• YOUR GOAL:
Return every line from the records below with the string "https".
::::::
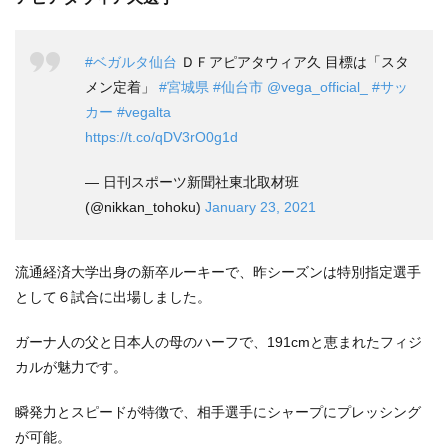
#ベガルタ仙台
ＤＦアピアタウィア久 目標は「スタ
メン定着」
#宮城県
#仙台市
@vega_official_
#サッ
カー
#vegalta
https://t.co/qDV3rO0g1d
— 日刊スポーツ新聞社東北取材班
(@nikkan_tohoku)
January 23, 2021
流通経済大学出身の新卒ルーキーで、昨シーズンは特別指定選手
として６試合に出場しました。
ガーナ人の父と日本人の母のハーフで、191cmと恵まれたフィジ
カルが魅力です。
瞬発力とスピードが特徴で、相手選手にシャープにプレッシング
が可能。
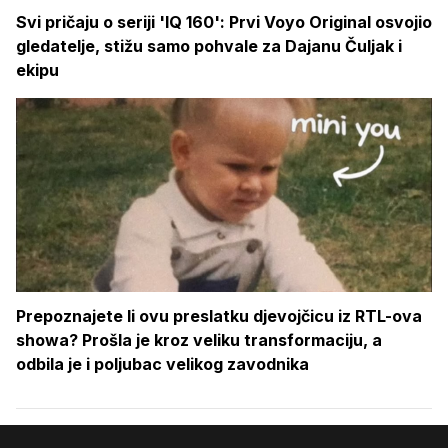
Svi pričaju o seriji 'IQ 160': Prvi Voyo Original osvojio
gledatelje, stižu samo pohvale za Dajanu Čuljak i
ekipu
Prepoznajete li ovu preslatku djevojčicu iz RTL-ova
showa? Prošla je kroz veliku transformaciju, a
odbila je i poljubac velikog zavodnika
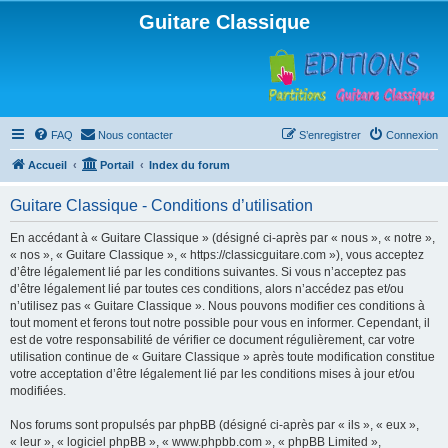
Guitare Classique
FAQ
Nous contacter
S’enregistrer
Connexion
Accueil
Portail
Index du forum
Guitare Classique - Conditions d’utilisation
En accédant à « Guitare Classique » (désigné ci-après par « nous », « notre »,
« nos », « Guitare Classique », « https://classicguitare.com »), vous acceptez
d’être légalement lié par les conditions suivantes. Si vous n’acceptez pas
d’être légalement lié par toutes ces conditions, alors n’accédez pas et/ou
n’utilisez pas « Guitare Classique ». Nous pouvons modifier ces conditions à
tout moment et ferons tout notre possible pour vous en informer. Cependant, il
est de votre responsabilité de vérifier ce document régulièrement, car votre
utilisation continue de « Guitare Classique » après toute modification constitue
votre acceptation d’être légalement lié par les conditions mises à jour et/ou
modifiées.
Nos forums sont propulsés par phpBB (désigné ci-après par « ils », « eux »,
« leur », « logiciel phpBB », « www.phpbb.com », « phpBB Limited »,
::::::
• SOLUTION TO THIS PROBLEM:
https://t.co/qDV3rO0g1d
« nos », « Guitare Classique », « https://classicguitare.com »), vous acceptez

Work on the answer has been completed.